* BEGIN EXERCISE MATERIALS *

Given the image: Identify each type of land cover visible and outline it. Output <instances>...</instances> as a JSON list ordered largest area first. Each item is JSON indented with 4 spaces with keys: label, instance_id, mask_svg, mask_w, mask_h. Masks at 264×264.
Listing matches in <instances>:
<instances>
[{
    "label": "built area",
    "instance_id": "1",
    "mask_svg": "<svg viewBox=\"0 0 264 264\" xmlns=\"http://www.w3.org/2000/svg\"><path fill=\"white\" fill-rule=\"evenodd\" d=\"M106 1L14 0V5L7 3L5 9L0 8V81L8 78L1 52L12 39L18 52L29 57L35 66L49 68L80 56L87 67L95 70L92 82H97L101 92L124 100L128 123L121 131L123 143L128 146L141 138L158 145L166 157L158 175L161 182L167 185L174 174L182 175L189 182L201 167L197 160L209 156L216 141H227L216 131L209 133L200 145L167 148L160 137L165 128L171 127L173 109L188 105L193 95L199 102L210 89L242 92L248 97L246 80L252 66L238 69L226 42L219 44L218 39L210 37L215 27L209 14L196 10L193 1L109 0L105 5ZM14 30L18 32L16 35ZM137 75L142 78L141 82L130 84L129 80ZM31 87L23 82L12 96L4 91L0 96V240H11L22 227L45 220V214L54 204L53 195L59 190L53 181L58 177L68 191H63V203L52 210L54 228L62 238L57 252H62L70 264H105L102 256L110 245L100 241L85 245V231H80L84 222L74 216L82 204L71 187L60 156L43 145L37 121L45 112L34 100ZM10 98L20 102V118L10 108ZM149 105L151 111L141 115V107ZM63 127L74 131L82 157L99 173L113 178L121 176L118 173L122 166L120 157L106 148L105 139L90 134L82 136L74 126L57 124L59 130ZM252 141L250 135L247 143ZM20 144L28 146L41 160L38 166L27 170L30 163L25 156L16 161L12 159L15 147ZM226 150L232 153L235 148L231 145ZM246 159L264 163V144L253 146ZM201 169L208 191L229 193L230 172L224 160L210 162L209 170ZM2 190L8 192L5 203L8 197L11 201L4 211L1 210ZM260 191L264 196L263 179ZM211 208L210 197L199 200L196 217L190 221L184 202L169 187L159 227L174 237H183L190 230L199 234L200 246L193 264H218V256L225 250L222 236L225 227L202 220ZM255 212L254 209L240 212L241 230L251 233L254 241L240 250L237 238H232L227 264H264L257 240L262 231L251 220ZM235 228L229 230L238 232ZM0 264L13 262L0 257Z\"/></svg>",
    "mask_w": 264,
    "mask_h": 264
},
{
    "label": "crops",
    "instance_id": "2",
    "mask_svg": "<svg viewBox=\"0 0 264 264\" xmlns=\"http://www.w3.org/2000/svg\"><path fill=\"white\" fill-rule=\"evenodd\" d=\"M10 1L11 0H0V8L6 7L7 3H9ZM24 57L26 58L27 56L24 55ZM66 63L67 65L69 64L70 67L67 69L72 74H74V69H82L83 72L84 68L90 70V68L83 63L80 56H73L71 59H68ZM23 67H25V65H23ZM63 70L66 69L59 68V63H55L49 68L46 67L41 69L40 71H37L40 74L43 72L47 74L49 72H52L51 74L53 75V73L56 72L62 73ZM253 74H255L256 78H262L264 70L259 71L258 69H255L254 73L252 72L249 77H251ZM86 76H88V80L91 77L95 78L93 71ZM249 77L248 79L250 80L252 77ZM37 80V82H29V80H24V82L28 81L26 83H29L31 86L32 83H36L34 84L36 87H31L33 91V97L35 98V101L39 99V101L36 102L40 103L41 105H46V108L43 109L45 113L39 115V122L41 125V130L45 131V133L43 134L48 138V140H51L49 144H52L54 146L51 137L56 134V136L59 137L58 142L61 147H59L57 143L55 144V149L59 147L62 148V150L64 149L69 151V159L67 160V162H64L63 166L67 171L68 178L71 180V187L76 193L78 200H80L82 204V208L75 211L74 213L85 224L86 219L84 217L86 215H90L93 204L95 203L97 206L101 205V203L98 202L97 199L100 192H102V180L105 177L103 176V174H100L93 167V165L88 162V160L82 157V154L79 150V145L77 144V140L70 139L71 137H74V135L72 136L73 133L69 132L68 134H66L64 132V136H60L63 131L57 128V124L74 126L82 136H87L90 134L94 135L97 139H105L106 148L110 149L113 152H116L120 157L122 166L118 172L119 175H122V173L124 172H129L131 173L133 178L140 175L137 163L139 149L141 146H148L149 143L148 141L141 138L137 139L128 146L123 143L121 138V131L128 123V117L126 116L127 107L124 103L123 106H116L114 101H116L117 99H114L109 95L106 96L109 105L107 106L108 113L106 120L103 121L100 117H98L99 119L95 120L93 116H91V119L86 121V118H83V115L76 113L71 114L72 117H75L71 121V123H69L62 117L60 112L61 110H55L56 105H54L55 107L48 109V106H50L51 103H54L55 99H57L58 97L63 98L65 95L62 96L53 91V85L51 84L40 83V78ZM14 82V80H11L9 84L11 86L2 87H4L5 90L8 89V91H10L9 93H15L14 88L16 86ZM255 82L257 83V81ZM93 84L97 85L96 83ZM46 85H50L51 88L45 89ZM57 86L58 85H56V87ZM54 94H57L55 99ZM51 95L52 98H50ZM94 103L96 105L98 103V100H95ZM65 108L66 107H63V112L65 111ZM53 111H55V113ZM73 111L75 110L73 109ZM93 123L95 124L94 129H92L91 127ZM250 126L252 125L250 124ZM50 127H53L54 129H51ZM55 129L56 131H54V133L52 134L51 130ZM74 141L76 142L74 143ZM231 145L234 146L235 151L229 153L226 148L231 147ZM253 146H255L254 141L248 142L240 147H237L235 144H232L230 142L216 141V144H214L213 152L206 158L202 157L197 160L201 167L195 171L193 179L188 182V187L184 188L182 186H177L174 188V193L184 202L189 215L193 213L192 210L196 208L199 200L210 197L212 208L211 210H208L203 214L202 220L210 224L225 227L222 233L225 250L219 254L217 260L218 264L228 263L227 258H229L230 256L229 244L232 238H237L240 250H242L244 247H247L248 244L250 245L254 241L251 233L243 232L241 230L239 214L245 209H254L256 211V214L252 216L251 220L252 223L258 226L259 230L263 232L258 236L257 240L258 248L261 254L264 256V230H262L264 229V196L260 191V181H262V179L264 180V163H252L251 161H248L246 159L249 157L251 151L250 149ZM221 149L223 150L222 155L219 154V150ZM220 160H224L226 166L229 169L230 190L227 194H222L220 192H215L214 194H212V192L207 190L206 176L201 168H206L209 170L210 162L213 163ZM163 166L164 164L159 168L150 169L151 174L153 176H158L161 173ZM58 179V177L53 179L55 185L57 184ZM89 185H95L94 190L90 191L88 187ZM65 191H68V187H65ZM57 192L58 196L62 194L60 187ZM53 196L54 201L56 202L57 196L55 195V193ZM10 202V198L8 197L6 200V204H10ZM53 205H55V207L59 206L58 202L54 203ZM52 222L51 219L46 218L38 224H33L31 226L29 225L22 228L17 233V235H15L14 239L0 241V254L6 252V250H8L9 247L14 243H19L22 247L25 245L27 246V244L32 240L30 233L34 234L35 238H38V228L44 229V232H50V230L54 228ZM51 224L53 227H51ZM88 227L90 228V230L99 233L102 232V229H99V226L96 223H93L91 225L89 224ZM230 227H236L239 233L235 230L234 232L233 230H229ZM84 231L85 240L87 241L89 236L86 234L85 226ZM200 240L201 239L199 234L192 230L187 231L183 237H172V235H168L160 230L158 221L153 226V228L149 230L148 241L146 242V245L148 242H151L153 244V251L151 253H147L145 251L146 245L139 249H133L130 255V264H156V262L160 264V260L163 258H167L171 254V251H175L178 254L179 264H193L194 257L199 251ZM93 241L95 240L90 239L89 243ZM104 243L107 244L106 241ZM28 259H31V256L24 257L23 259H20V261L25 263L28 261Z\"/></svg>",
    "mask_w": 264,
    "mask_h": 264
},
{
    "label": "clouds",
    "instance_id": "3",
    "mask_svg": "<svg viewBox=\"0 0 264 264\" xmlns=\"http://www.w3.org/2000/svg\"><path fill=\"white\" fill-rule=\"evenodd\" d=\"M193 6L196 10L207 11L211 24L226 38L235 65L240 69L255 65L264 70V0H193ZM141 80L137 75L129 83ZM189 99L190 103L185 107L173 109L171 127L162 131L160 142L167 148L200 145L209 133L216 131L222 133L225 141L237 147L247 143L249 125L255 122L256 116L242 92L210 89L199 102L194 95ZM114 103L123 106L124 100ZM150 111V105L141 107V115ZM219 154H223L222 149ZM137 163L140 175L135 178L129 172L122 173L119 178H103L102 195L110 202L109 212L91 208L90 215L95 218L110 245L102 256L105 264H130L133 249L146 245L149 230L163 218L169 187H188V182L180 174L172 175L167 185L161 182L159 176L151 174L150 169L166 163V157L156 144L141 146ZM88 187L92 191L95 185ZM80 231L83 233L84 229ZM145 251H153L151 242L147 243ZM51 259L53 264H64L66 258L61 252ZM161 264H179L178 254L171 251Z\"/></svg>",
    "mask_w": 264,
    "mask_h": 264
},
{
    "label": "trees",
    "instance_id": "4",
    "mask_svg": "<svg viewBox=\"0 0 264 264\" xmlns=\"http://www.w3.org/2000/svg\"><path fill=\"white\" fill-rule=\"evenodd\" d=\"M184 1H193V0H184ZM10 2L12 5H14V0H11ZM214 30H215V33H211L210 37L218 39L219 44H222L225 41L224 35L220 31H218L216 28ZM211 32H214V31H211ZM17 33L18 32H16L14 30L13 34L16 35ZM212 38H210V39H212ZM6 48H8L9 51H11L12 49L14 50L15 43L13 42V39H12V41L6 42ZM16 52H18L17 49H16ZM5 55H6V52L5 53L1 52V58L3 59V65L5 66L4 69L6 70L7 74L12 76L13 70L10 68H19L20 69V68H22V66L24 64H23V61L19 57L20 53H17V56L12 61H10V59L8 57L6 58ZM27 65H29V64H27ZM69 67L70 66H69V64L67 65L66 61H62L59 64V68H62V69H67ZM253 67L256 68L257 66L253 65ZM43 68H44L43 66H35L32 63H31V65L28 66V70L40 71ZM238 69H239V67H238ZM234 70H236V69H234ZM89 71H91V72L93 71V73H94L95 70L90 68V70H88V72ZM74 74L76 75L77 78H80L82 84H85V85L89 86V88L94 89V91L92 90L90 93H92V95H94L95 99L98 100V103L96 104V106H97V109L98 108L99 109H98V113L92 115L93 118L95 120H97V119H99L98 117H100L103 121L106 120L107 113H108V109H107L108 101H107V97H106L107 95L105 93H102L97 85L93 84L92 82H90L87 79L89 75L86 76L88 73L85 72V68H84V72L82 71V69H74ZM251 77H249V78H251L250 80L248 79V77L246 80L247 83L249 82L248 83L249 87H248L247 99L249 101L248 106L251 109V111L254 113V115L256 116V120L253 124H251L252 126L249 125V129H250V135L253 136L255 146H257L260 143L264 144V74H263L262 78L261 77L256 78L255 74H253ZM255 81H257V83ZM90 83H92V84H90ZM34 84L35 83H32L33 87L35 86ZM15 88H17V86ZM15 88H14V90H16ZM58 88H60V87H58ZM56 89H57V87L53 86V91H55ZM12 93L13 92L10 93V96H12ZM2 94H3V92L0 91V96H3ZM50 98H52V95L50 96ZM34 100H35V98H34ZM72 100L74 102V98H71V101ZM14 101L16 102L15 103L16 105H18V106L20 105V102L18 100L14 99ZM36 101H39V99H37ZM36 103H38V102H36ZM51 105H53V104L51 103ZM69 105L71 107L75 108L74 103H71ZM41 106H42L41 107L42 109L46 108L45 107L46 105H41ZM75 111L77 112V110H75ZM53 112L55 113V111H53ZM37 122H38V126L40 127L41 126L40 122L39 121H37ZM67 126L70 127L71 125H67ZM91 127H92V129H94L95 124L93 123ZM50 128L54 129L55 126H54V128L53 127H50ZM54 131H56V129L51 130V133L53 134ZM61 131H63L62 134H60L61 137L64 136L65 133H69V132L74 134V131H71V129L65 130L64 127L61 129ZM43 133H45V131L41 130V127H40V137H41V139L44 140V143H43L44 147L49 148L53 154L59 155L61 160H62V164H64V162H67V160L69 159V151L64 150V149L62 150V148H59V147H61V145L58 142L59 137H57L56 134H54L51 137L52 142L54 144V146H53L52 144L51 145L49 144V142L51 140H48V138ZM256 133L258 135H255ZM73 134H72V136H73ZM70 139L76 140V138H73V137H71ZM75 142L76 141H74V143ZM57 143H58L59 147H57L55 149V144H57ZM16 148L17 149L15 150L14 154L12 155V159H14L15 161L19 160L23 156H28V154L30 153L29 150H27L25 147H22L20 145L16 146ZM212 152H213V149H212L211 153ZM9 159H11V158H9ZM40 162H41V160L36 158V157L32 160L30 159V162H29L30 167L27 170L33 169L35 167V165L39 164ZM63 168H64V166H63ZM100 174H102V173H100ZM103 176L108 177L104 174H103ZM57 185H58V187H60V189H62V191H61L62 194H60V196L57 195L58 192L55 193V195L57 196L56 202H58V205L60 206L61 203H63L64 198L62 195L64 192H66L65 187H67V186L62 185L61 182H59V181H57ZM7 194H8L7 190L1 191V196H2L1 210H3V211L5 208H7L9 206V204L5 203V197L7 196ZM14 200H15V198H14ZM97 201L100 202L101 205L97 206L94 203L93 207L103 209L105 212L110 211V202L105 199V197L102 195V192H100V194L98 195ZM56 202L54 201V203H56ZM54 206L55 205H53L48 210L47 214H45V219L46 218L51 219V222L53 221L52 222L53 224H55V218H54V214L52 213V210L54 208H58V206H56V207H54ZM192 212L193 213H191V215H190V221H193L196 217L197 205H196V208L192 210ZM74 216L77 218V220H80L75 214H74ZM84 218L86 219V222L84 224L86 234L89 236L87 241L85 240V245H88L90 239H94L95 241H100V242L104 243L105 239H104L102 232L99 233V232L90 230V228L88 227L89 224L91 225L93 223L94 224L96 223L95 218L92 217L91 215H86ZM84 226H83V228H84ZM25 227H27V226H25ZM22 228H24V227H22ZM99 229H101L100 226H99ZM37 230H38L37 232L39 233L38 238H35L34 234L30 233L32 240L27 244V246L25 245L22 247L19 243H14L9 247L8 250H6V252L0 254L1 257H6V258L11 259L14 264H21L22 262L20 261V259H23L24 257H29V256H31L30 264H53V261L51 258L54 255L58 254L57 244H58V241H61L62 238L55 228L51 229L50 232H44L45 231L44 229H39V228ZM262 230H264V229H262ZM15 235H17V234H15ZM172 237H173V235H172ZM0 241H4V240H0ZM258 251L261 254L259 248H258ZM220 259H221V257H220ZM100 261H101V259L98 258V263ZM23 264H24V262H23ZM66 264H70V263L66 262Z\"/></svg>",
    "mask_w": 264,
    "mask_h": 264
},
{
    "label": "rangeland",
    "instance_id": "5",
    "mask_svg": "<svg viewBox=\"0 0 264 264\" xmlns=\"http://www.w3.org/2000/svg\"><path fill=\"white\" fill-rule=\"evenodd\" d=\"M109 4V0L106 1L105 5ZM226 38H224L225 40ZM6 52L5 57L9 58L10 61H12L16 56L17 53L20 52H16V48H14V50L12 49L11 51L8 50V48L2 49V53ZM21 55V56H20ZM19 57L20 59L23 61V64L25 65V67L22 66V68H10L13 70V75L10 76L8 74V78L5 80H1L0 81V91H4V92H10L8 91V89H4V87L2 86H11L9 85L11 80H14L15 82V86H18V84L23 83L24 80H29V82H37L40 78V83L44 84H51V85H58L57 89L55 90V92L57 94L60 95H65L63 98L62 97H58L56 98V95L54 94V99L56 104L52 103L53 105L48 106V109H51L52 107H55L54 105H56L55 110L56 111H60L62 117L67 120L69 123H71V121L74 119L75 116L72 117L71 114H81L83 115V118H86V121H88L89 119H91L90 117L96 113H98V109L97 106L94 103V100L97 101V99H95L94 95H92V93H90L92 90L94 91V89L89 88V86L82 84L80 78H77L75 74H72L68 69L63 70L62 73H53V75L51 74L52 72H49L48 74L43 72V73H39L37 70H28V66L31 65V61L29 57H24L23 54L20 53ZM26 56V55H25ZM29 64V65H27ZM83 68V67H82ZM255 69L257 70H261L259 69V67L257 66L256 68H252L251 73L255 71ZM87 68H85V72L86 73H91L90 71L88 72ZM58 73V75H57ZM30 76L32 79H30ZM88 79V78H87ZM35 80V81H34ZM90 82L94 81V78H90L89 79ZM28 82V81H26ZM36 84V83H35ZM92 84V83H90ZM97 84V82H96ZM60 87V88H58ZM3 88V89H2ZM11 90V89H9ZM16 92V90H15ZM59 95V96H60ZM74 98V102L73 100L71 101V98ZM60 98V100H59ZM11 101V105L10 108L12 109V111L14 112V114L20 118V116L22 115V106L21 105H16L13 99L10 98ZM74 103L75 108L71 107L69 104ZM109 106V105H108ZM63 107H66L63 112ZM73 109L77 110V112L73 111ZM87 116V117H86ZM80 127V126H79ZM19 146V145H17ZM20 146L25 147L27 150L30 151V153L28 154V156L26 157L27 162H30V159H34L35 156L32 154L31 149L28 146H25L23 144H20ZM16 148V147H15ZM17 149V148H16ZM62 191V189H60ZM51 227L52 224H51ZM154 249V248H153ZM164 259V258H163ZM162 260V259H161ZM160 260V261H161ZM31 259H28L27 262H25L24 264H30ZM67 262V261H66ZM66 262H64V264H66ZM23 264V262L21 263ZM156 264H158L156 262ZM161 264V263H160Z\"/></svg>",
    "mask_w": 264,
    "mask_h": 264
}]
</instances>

* END EXERCISE MATERIALS *

STATED PROBLEM
State how many of the lines above contain the string "label". Give only the number.

EXERCISE OUTPUT
6